Es ist dieses große Gemeinsamkeit, die in letzter Konsequenz alle Spaltungen und Unterschiede in der Klasse überwinden kann: Geschlecht, Nationalität, Religion, sexuelle Orientierung, Ausbildung, Stundenausmaß, soziale Absicherung, Form des Anstellungsverhältnisses, Anstellungsdauer, … Notwendigerweise hat auch die wirtschaftliche Entwicklung ihre Auswirkungen auf die Fragmentierung der ArbeiterInnenklasse, so dass es immer wieder Momente geben kann – so wie gerade heute in weiten Teilen Europas, in denen große Teile der Klasse unter den ideologischen Einfluss der Bourgeoisie geraten. In Österreich glasklar zu sehen bei der letzten Nationalratswahl.
Spätestens beim nächsten großen Klassenkampf (z.B. rund um die Arbeitszeit, wenn denn ein solcher kommt …) oder in der nächsten Krise besteht aufgrund der Veränderung der Lebensbedingungen die Möglichkeit, dass sich diese ideologische Dominanz auflöst wie eine Schneeflocke in der Sauna. Und dann wird wie bei jeder gesellschaftlichen Klasse eine relativ schnelle politische Vereinheitlichung und ein gemeinsames solidarisches Handeln eine Option unter mehreren.

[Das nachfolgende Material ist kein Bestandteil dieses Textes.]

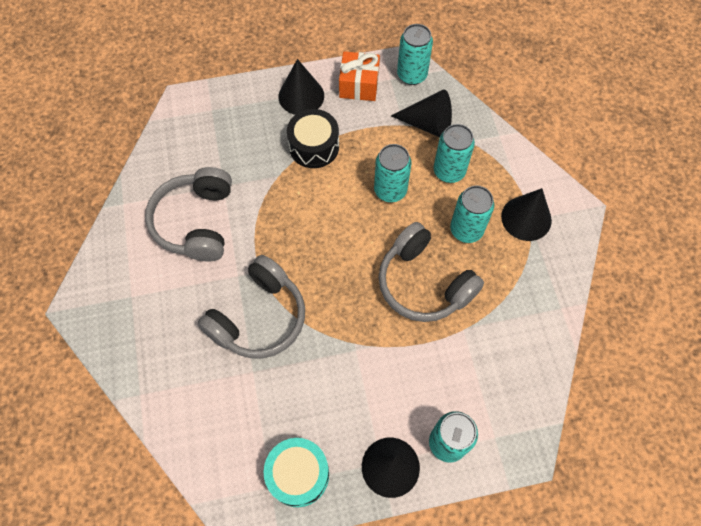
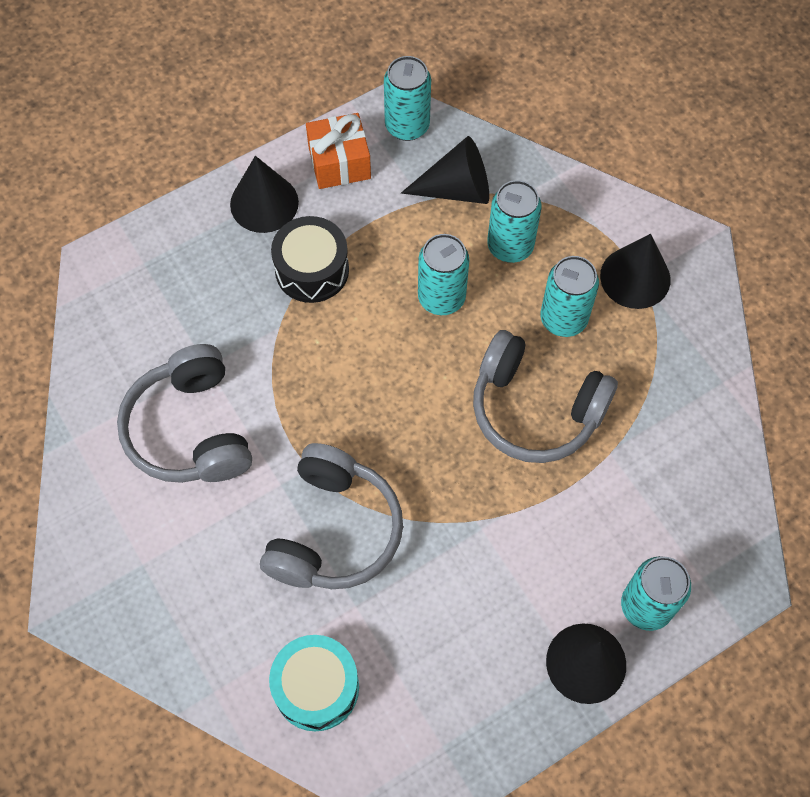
camera: 20 degrees left, 0 degrees up
(298, 474) = (471, 717): turquoise drum -> turquoise drum (316, 687)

Im Gegensatz zu jenen, welche die Teile der ArbeiterInnenklasse, die SchwarzBlau gewählt haben, für dumm, ungebildet oder rückständig halten, erkennen wir darin eine zunehmende Polarisierung zwischen den Interessen der Klassen und eine Reaktion auf das Versagen der letzten Regierungen, die Lebensbedingungen der arbeitenden Menschen zu verbessern oder gar nur eine Verschlechterung zu verhindern. Sobald diese Teile der Klasse erkannt haben, dass diese Regierung ihnen keinen Ausweg aus der Misere bietet, kann sich ihr politisches Bewusstsein innerhalb kürzester Zeit auch wieder in die andere Richtung ändern.
Wenn dieser Veränderung des Bewusstseins auch kollektive Handlungen folgen, könnte SchwarzBlau ganz schnell Geschichte sein. Und wenn wir uns bewusst machen, dass die österreichische ArbeiterInnenklasse, sobald sie einmal ernsthaft in Aktion tritt, wie etwa in den Jahren 1918/19 und 1945, gleich enorm weit geht, könnte das auch gleich das Ende des gegenwärtigen Gesellschaftsmodells bedeuten, womit es möglich würde, damit zu beginnen, eine Gesellschaft aufzubauen, die ein menschenwürdiges Leben für alle bietet.